What's going on?
STMicroelectronics, the French-Italian microchip maker based, confusingly, in Switzerland, overclocked its stock and buoyed up competitors’ with a better-than-expected fourth-quarter report on Thursday.
What does this mean?
ST’s quarterly profit beat predictions, but like other chip(maker)s off the old block, it projected a slow start to 2019 due to fewer customer orders. ST’s prediction for improving trends in the second half of the year gave investors a lift, however, along with its stock – which surged 10%.
ST counts Apple among its biggest customers: the fruity giant accounts for 11% of its sales, according to FactSet. ST’s optimism may have encouraged investors to buy shares of other chipmakers on Thursday in the hope that the wider smartphone demand slowdown might not be as bad as feared.
Why should I care?
For markets: Around the world with a bag of chips.

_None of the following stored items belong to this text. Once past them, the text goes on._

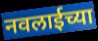
नवलाईच्या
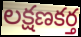
లక్షణకర్త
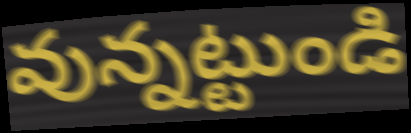
వున్నట్టుండి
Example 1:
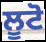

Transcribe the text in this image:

ਲੂਟੋ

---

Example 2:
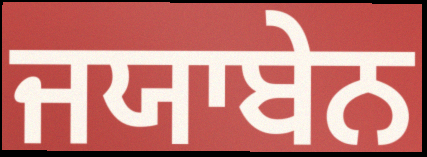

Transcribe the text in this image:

ਜਯਾਬੇਨ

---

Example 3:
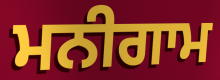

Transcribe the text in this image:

ਮਨੀਗਾਮ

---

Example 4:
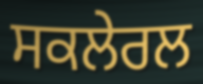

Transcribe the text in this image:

ਸਕਲੇਰਲ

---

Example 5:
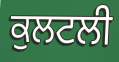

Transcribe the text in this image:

ਕੁਲਟਲੀ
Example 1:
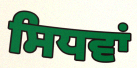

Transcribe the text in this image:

ਸਿਧਵਾਂ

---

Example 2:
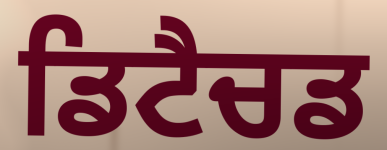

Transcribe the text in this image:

ਡਿਟੈਚਡ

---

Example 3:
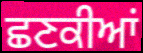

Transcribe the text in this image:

ਛਣਕੀਆਂ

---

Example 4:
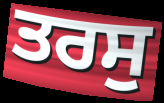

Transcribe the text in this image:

ਤਰਸੁ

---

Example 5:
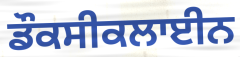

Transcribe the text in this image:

ਡੌਕਸੀਕਲਾਈਨ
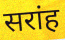
सरांह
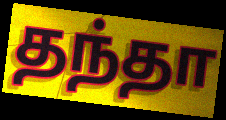
தந்தா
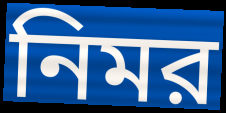
নিমর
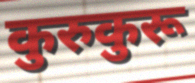
कुरुकुरू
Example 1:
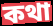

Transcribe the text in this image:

কথা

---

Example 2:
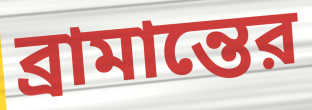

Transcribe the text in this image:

ব্রামান্তের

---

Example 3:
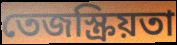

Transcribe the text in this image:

তেজস্ক্রিয়তা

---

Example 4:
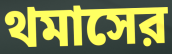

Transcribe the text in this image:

থমাসের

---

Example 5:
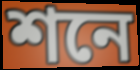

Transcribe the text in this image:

শনে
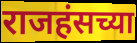
राजहंसच्या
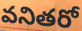
వనితరో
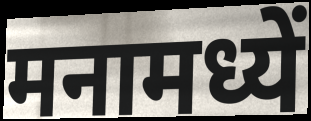
मनामध्यें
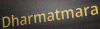
Dharmatmara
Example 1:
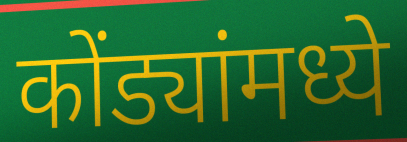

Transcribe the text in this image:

कोंड्यांमध्ये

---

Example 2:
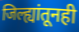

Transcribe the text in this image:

जिल्ह्यांतूनही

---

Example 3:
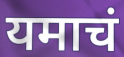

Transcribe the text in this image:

यमाचं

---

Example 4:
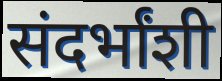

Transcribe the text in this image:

संदर्भांशी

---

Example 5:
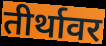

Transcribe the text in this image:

तीर्थावर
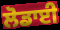
ਲੋਡਾਈ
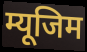
म्यूजिम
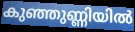
കുഞ്ഞുണ്ണിയിൽ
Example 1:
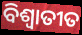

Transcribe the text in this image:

ବିଶ୍ଵାତୀତ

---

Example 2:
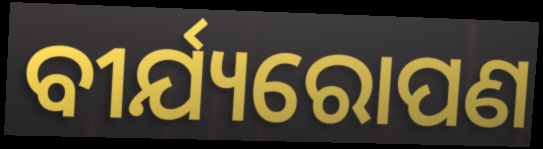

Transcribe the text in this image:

ବୀର୍ଯ୍ୟରୋପଣ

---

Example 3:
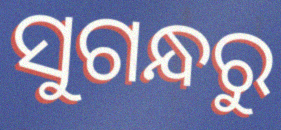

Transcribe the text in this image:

ସୁଗନ୍ଧରୁ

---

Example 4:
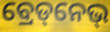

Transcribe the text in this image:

ବ୍ରେଡ୍‌ନେଭ୍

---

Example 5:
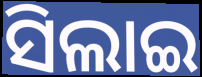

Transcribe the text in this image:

ସିଲାଇ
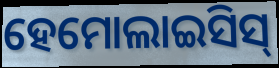
ହେମୋଲାଇସିସ୍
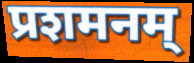
प्रशमनम्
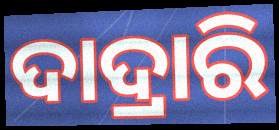
ଦାଦ୍ରାରି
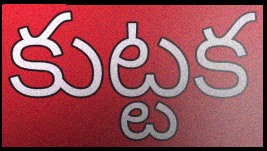
కుట్టక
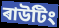
ৰাউটিং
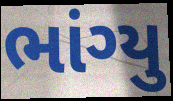
ભાંગ્યુ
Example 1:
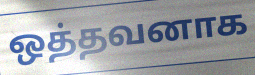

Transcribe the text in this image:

ஒத்தவனாக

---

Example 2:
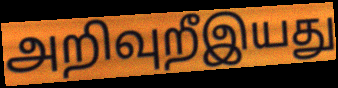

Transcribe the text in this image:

அறிவுறீஇயது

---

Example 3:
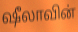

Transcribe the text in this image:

ஷீலாவின்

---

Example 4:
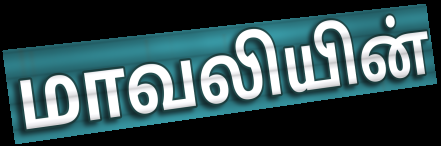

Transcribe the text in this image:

மாவலியின்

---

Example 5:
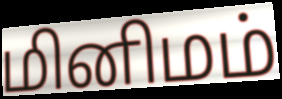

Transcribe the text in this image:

மினிமம்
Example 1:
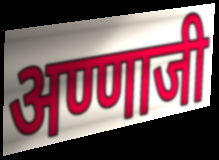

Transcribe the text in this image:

अण्णाजी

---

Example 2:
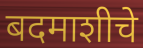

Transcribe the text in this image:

बदमाशीचे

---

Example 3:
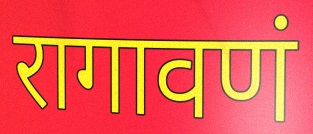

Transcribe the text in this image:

रागावणं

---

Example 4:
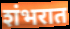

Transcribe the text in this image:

शंभरात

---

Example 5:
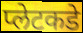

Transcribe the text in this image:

प्लेटकडे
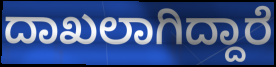
ದಾಖಲಾಗಿದ್ದಾರೆ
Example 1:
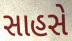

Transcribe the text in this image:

સાહસે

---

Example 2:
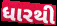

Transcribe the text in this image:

ધારથી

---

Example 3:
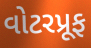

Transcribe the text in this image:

વોટરપ્રૂફ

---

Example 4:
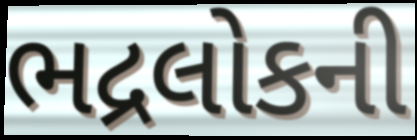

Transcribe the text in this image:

ભદ્રલોકની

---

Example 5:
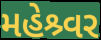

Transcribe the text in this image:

મહેશ્ર્વર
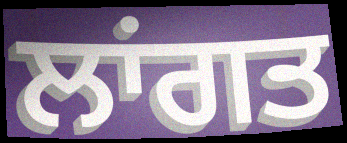
ਲਾਂਗਤ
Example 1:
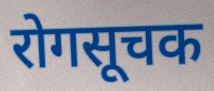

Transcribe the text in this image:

रोगसूचक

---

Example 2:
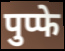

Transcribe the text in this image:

पुप्फे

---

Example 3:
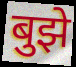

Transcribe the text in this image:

बुझे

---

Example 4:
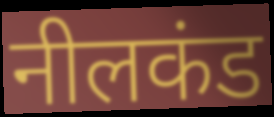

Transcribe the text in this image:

नीलकंड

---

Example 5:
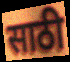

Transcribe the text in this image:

साठी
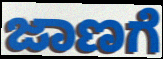
ಜಾಣಗೆ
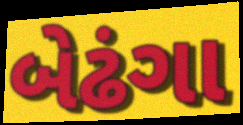
બેઢંગા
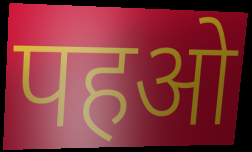
पहओ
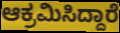
ಆಕ್ರಮಿಸಿದ್ದಾರೆ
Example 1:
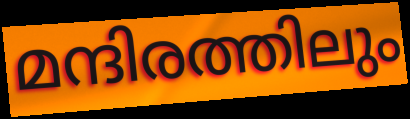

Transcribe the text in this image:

മന്ദിരത്തിലും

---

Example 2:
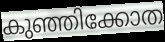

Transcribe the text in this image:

കുഞ്ഞിക്കോത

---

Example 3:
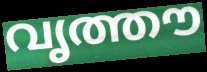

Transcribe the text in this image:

വൃത്തൗ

American and Asian tech companies’ results typically shape investors’ feelings towards European competitors, but on Thursday the continent’s tech stocks stood firm. Late on Wednesday, American software firms F5 Networks and Citrix released quarterly forecasts which fell short of expectations, leading some investors to terminate their holdings. Citrix in particular is struggling to lure customers from large one-off payments to subscription cloud services. Europe’s positive vibes, by contrast, hit US shores bigly later on Thursday: chipmaker Xilinx’s own strong results and outlook helped its shares rise 20%.
The bigger picture: Patching over the widening cracks.
Germany probably dodged recession last quarter, but its economy’s still in the headlights. The country’s dominant manufacturing sector (think: making cars) is shrinking, according to a survey released on Thursday. And French data showed business activity shrank more than economists predicted this month. The two largest eurozone economies are struggling to grow, and the region’s central bank said on Thursday that Europe looks riskier than previously. Investors may now expect planned interest rate hikes to be kicked later into 2019 in order to prevent higher borrowing costs from stifling what little eurozone growth there is.